Aside from that, Trump's ongoing war on the Affordable Care Act jeopardizes Medicare and the cost savings the program has achieved because of that law. Trump also recently said that cutting Social Security, Medicare, and Medicaid is "actually the easiest of all things," and will be a a project for "toward the end of the year." This public health and economic crisis provides exactly the "shock doctrine" kind of moment the Republicans live for—their chance to finally kill social insurance programs, either by arguing that they aren't affordable after spending trillions to keep the nation afloat, or by robbing them now to kill them in the future, like this Kushner project.
The "Eagle Plan" is not a lot different from Ivanka Trump's brilliant idea for robbing Social Security for family leave. She'd also have people rob their futures to get the help now while drawing down Social Security reserves. That puts current and near-future benefits in jeopardy, whatever Trump and his mouthpieces say.

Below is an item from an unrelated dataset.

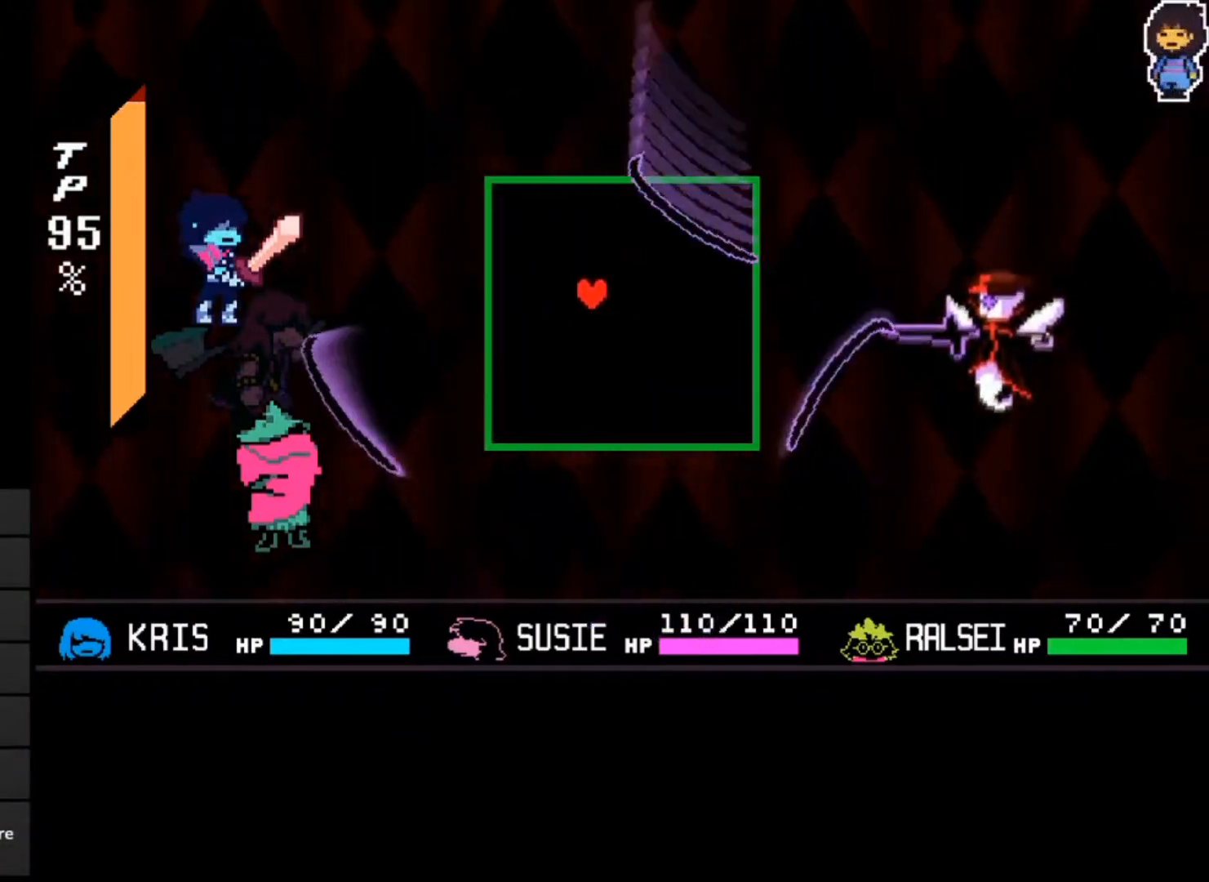
{"keys": ["right"], "events": [[433, "right", "down"]]}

It's not about protecting the program, which the White House's fixation on the payroll tax cut—with nothing else coming out of that shop—demonstrates. Trump isn't interested in dealing with the COVID-19 crisis anymore. He wants to declare victory and let the body count continue.
That the body count will mean a lot of deaths is lost on no one, including those 65-and-older white voters who are finally leaving him. Recent Civiqs polling shows an 11-point drop for him among white, independent voters over 65. That's something even the Trump administration sees and fears, which is probably why they trotted out Gidley to denounce Kushner's plan.